Exercise:
When copying the listing below, skip every picture and repeat exactly the lines from the first one through the line that contains "Breast MRI, one axial slice; slice".
**** Data shown
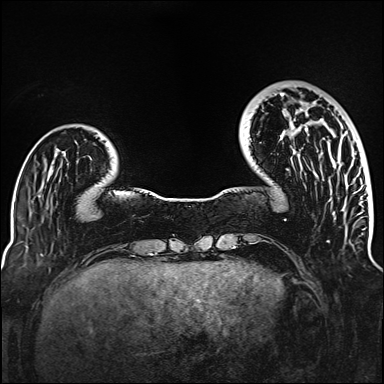
Breast MRI (dynamic contrast-enhanced), one axial slice; slice 33 of 160 in the series (ordered by position); dynamic contrast-enhanced series, time point 2 of 6 at this slice position (early post-contrast); 1.5 T; TE 2.3 ms, TR 5.2 ms; 384 × 384 image matrix. Female patient.
Annotated regions visible in this slice (semi-automatically segmented with operator editing):
- enhancing-tissue mask used for the functional tumour volume (all voxels passing the contrast-enhancement thresholds inside the analysis volume; usually the tumour): bounding box (x1, y1, x2, y2) in pixels: (281, 93, 306, 131)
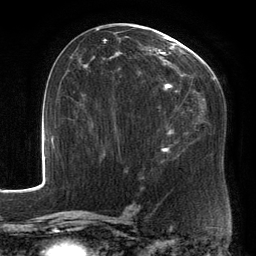
Breast MRI, one axial slice; slice 76 of 134 in the series (ordered by position); cropped to one breast; dynamic contrast-enhanced series, time point 2 of 6 at this slice position (early post-contrast); 3 T; TE 2.7 ms, TR 6.5 ms; 1.2 mm slice thickness; 256 × 256 image matrix. Female patient.
Structures marked on this image (semi-automatically segmented with operator editing):
- enhancing-tissue mask used for the functional tumour volume (all voxels passing the contrast-enhancement thresholds inside the analysis volume; usually the tumour): bounding box [x1, y1, x2, y2] px = [88, 26, 214, 156]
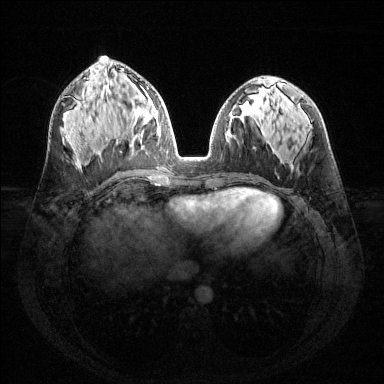
Breast MRI (dynamic contrast-enhanced), one axial slice. Position 68 of 144 along the scan axis. Dynamic contrast-enhanced series, time point 2 of 6 at this slice position (early post-contrast). 1.5 T. TE 1.6 ms, TR 4.6 ms. 1.2 mm slice thickness. 384 × 384 image matrix, field of view 360 × 360 mm. Female patient.
Structures marked on this image (semi-automatically segmented with operator editing):
- enhancing-tissue mask used for the functional tumour volume (all voxels passing the contrast-enhancement thresholds inside the analysis volume; usually the tumour): bounding box [x1, y1, x2, y2] px = [134, 96, 158, 148]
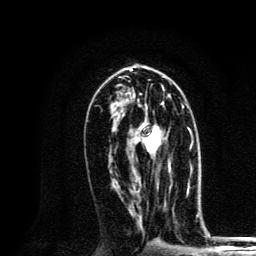
Breast MRI, one axial slice; position 69 of 134 along the scan axis; cropped to one breast; dynamic contrast-enhanced series, time point 2 of 6 at this slice position (early post-contrast); 3 T; TE 4.2 ms, TR 8.6 ms; 256 × 256 image matrix. Female patient.
Outlined on this slice (semi-automatically segmented with operator editing):
- enhancing-tissue mask used for the functional tumour volume (all voxels passing the contrast-enhancement thresholds inside the analysis volume; usually the tumour): box from (x=126, y=101) to (x=184, y=172) px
********
Expected output:
Breast MRI (dynamic contrast-enhanced), one axial slice; slice 33 of 160 in the series (ordered by position); dynamic contrast-enhanced series, time point 2 of 6 at this slice position (early post-contrast); 1.5 T; TE 2.3 ms, TR 5.2 ms; 384 × 384 image matrix. Female patient.
Annotated regions visible in this slice (semi-automatically segmented with operator editing):
- enhancing-tissue mask used for the functional tumour volume (all voxels passing the contrast-enhancement thresholds inside the analysis volume; usually the tumour): bounding box (x1, y1, x2, y2) in pixels: (281, 93, 306, 131)
Breast MRI, one axial slice; slice 76 of 134 in the series (ordered by position); cropped to one breast; dynamic contrast-enhanced series, time point 2 of 6 at this slice position (early post-contrast); 3 T; TE 2.7 ms, TR 6.5 ms; 1.2 mm slice thickness; 256 × 256 image matrix. Female patient.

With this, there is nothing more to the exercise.